==== Task data

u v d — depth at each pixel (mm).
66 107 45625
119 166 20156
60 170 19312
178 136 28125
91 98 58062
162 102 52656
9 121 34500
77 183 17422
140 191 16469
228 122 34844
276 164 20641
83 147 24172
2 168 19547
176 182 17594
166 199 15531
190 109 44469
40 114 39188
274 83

========

**Task directions**
Set down every entry exactly as given.

**Task response**
u v d — depth at each pixel (mm).
66 107 45625
119 166 20156
60 170 19312
178 136 28125
91 98 58062
162 102 52656
9 121 34500
77 183 17422
140 191 16469
228 122 34844
276 164 20641
83 147 24172
2 168 19547
176 182 17594
166 199 15531
190 109 44469
40 114 39188
274 83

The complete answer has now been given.